Dans les développements de la proposition à l'examen, le nouvel instrument juridique est justifié par le souci d'une coopération de meilleure qualité et plus efficace entre les communautés et les régions. Mais en plus des accords de coopération, il y a aussi par exemple l'article 77 de la loi spéciale de réformes institutionnelles du 8 août 1980. Dès lors, quelle est la valeur ajoutée des décrets conjoints ? Peut-être la Commission communautaire commune (COCOM) et la Région de Bruxelles-Capitale ne sont-elles pas visées en l'espèce ? Selon le groupe politique de l'intervenant, les amendements de la majorité institutionnelle ne tiennent pas compte de la critique fondamentale du Conseil d'État à l'encontre de la proposition. Au contraire, la majorité institutionnelle maintient l'instrument des décrets conjoints.
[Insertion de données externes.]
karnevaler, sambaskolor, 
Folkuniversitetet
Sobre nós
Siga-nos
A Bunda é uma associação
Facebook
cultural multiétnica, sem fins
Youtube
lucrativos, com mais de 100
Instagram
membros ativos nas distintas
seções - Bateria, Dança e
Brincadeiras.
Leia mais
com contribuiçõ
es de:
Pourquoi n'envisage-t-elle pas simplement une refédéralisation, ce à quoi l'intervenant se dit lui-même catégoriquement opposé.

En réalité, l'objectif de ce nouvel instrument est d'instaurer « la sécu wallo-bruxelloise ». La N-VA craint le scénario suivant: du fait du morcellement des compétences consécutif à la sixième réforme de l'État, principalement en matière de sécurité sociale, entre la Région wallonne, la Commission communautaire française (COCOF), la Commission communautaire commune (COCOM), et dans une moindre mesure la Communauté française, il est devenu pratiquement impossible de mener une politique sociale intégrée dans le sud du pays, de sorte que la solidarité entre francophones risque d'être compromise. Cette situation n'existe heureusement pas du côté flamand.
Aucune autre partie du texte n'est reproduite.